A sitemap helps visually denote how different pages and content relate to one another. Image credit: Behance / Anton Suprunenko
Not only should information be properly organized, it should also be properly labeled to best suit the needs of the end user. Labels play a significant role in whether users are able to find information. For example, a page that contains information about a company is going to be most easily found if it’ll be labeled “About” rather than “General Information.”

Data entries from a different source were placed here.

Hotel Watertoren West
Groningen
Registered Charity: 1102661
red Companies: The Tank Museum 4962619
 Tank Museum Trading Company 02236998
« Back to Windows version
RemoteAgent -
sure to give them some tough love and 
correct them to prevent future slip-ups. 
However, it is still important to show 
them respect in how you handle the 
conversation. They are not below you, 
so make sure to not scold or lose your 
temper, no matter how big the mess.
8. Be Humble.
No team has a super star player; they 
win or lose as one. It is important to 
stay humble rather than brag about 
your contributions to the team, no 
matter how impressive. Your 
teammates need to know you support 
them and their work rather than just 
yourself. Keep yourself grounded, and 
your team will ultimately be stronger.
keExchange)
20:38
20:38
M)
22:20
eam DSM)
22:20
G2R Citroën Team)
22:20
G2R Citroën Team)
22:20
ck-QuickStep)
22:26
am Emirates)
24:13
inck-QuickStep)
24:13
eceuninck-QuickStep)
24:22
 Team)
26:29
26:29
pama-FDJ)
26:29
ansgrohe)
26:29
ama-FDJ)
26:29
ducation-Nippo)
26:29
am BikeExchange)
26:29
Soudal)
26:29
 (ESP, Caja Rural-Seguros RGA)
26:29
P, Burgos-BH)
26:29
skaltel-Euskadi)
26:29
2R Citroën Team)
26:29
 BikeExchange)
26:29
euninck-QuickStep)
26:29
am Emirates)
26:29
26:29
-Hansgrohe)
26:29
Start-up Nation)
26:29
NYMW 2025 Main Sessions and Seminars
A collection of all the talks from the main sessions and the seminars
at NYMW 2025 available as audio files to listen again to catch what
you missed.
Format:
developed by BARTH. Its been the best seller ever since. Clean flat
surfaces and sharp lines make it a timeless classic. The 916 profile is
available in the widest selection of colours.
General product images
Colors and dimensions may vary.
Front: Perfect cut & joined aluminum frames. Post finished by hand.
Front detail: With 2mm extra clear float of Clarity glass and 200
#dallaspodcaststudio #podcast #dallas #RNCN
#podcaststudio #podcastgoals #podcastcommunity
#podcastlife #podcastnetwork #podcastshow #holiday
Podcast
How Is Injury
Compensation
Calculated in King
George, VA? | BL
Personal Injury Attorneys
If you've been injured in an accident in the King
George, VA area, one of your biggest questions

Information architects create wireframes to demonstrate the hierarchy of information. Based on information gathered during research and hierarchy creation, an architect can sketch out screens in order to demonstrate what content on a page is supposed to be there and how it’ll be arranged. Usually, wireframes created by architects are utility-only, with a limited number of graphic elements. Such wireframes will be used to guide the team on the development of the project.
Putting content into wireframes gives information architects a good sense of how the content is arranged and how well a UI achieves projects goals. Image credit: Speckyboy / speckyboy.com
Taxonomies help organize and classify information and features based on similarities and differences of the concepts behind them. This may appear as categories within a news site, sections within a corporate site, or metadata tags within a ecommerce site. IAs choose taxonomies for a website or app based on the mental model of their target audience — how people group similar types of content or pieces of information together.
Set and depth in a product taxonomy. Image credits: Boxesandarrows / boxesandarrows.com
Information architects often act as a bridge between the design and engineering teams on a project. IAs need to make sure that the visual design proposed by the design team is relevant to the data model created by the engineering team.
What’s the difference between IA and UX?
After reading everything written above, you may wonder: “Isn’t IA the same as UX design?” The short answer is no. While the two are closely connected, they are not the same.
To understand the difference between the two, it’s important to remember what UX design is. User Experience is the way a person feels about using a product, system, or service and this includes a person’s perceptions of practical aspects such as utility, ease of use, and efficiency of the system. It’s clear UX design means much more than structuring content. At the same time, good Information Architecture is a foundation of efficient user experience. User Experience takes Information Architecture as its foundation and brings it to the next level. That’s why every good UX Designer is also a competent information architect.
Information Architecture comprises only a small a part of a user’s overall experience. UX designers focus on factors that influence users’ behaviour and actions such as emotion and psychology, while the IA experts stay focused on the user’s goals. Image credit: Scorch / scorchagency.com
Content is the heart of every app or website, and it should be taken seriously from the very start of a project. Good Information Architecture is a foundation of efficient user experience because well-organized, well-structured content makes a product easier to use for your users.